What the exercise asks – From the first line to the last, output the records exactly and drop any images.
[Extracted entries Boundary: Start]
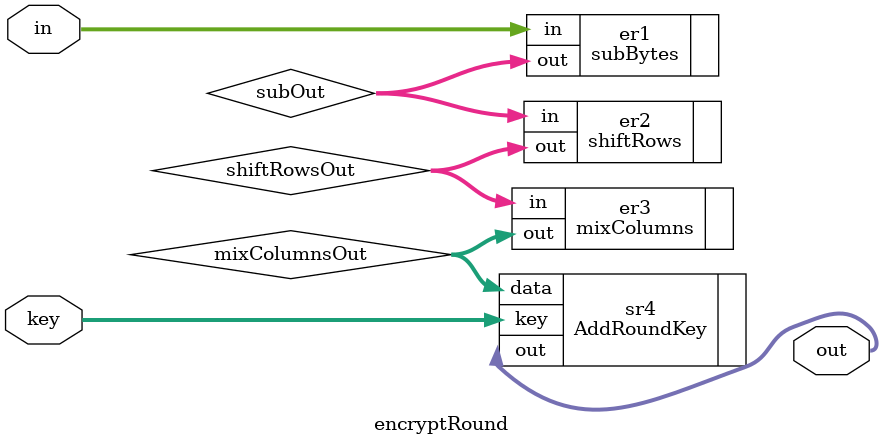
<source format=v>
module encryptRound(
  input [127:0] in,
  input [127:0] key,
  output [127:0] out
);

  wire [127:0] subOut;
  wire [127:0] shiftRowsOut;
  wire [127:0] mixColumnsOut;

  subBytes er1(.in(in), .out(subOut));
  shiftRows er2(.in(subOut), .out(shiftRowsOut));
  mixColumns er3(.in(shiftRowsOut), .out(mixColumnsOut));
  AddRoundKey sr4(.data(mixColumnsOut), .key(key), .out(out));

endmodule

</source>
[Extracted entries Boundary: End]
Answer box –
<source format=v>
module encryptRound(
  input [127:0] in,
  input [127:0] key,
  output [127:0] out
);

  wire [127:0] subOut;
  wire [127:0] shiftRowsOut;
  wire [127:0] mixColumnsOut;

  subBytes er1(.in(in), .out(subOut));
  shiftRows er2(.in(subOut), .out(shiftRowsOut));
  mixColumns er3(.in(shiftRowsOut), .out(mixColumnsOut));
  AddRoundKey sr4(.data(mixColumnsOut), .key(key), .out(out));

endmodule

</source>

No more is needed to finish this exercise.